Critique originale publiée sur chronicart.com
Petite délicatesse inhabituelle qui attend le joueur à la fin de Halo 4: L'équipe de 343 Industries laisse un court message de remerciement pour la confiance qui lui est accordée, et promet tout son dévouement au futur de la série. Signe qu'il est un élève sérieux, Halo 4 s'avère moins jouissif que ses aînés, mais il compense par sa technique, et surtout, parvient à reconduire ce qui fait le génie de la série, son gameplay brillant de maîtrise du rythme et de l'espace, comme une certaine idée d'architecture narrative, pour reprendre ce terme d'Henri Jenkins dont nous parlaient encore récemment les créateurs de Dishonored. Chaque escarmouche déploie ainsi sa propre histoire ludique et singulière, bâtie sur la découverte d'un nouveau lieu (on visite une planète entière, de son noyau jusqu'à son orbite) et ses fameuses zones de « bac à sable », espaces gigantesques construits pour que le joueur puisse établir différentes stratégies (va-t-on prendre l'ennemi de revers, se cacher à bonne distance, ou encore lancer un assaut direct à bord d'un véhicule trouvé sur les lieux?).
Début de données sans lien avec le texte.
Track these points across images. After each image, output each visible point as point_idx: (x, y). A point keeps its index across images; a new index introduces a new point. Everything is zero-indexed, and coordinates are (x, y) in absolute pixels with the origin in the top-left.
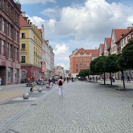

Le problème avec Halo reste que ce sens de la narration demeure local et incapable de trouver un cadre plus classique. Dès que la série tente de se donner un peu d'épaisseur et de profondeur par le scénario, elle reste prisonnière de son univers et d'une esthétique qui restent foncièrement bébêtes. Ce ne serait d'ailleurs pas tant un problème en soi (cela fait quelque part aussi son charme, comparé aux licences guerrières et vulgaires qui sont désormais monnaie courante), si précisément, l'équipe de 343 Industries ne tentait pas aussi d'accrocher un peu de sérieux sur le dos du Master Chief et d'y voir autre chose qu'une icône d'action décomplexée. L'on perçoit ainsi l'écho de Dead Space après l'attaque d'une station orbitale, et l'intrigue fait montre d'une gravité sans précédent, mais rien n'y fait. Le jeu a beau s'affairer autour de son héros en lui tissant une relation intime et tragique avec sa compagne d'aventure, offrir un réalisme des expressions bluffant dans les cinématiques, le centre de toute cette attention marque un vide total, avec son allure de figurine reproductible à l'infini, comme un jouet seulement bon à servir sur des champs de bataille imaginaires et enfantins. A son pic d'intensité dramatique, le jeu tombe ainsi complètement à plat car au fond, le joueur n'a plus le contrôle de rien, laissant son héros comme un vague pantin désarticulé. Condamné d'emblée par cette réalité trop ludique, Halo 4 marque en définitive l'échec d'un jeu qui rêvait de sortir de son bac à sable.